I haven't heard or seen any of his posts in like I think I counted 5 days. Thats usually a lot for a Mod not to be on.


----------



## piranha45 (Apr 8, 2003)

perhaps he thinks the questions brought up in the past 5 days have been answered adequately by others already, or perhaps keeping countless reptile specimens is a job that can keep you from the computer for quite a while.

*There's no reason to get on his case about it. B. Scott of the Cichlid forum hasn't posted in 2 months. These people have lives outside of fury and if they forget about it for a while that's their business.*


----------



## Atlanta Braves Baby! (Mar 12, 2003)

piranha45 said:


> perhaps he thinks the questions brought up in the past 5 days have been answered adequately by others already, or perhaps keeping countless reptile specimens is a job that can keep you from the computer for quite a while.
> 
> *There's no reason to get on his case about it.

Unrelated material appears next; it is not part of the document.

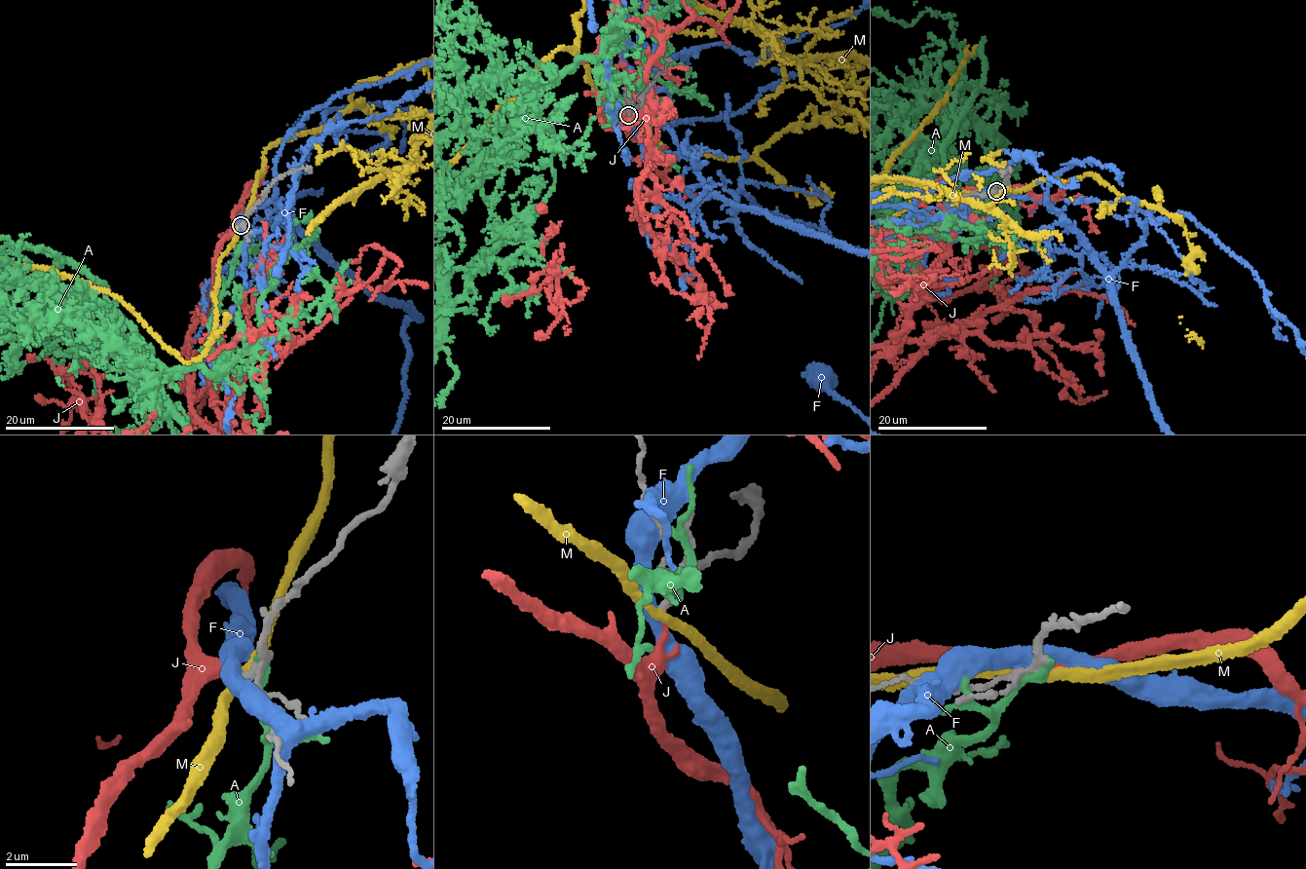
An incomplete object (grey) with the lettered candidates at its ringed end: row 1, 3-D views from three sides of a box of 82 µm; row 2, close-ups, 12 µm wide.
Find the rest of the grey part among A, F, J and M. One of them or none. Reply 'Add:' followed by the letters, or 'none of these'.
Add: J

B. Scott of the Cichlid forum hasn't posted in 2 months. These people have lives outside of fury and if they forget about it for a while that's their business.*


 Very true. He will be back dont worry.


----------



## Kory (Jun 5, 2003)

He's a busy man he will be on when he has time.


----------



## Puddjuice (Mar 11, 2004)

Oh I wasn't trying to get on his case.







I was just curious to where he was. Sorry for ( getting on his case).


----------



## CrocKeeper (Dec 26, 2003)

> Oh I wasn't trying to get on his case. I was just curious to where he was. Sorry for ( getting on his case).


Don't apologize!







Give him hell!!!!!!!!!!!!
















I have been out of town, soory gang!!!
Thank you for noticing and defending!
I do have to say that many of the questions have been responded to in absolutely wonderful manners! We have a kick ass group of people, thank you P-Fury peeps


----------



## Atlanta Braves Baby! (Mar 12, 2003)

CrocKeeper said:


> > Oh I wasn't trying to get on his case. I was just curious to where he was. Sorry for ( getting on his case).
> 
> 
> Don't apologize!
> ...










Told ya he would be back!


----------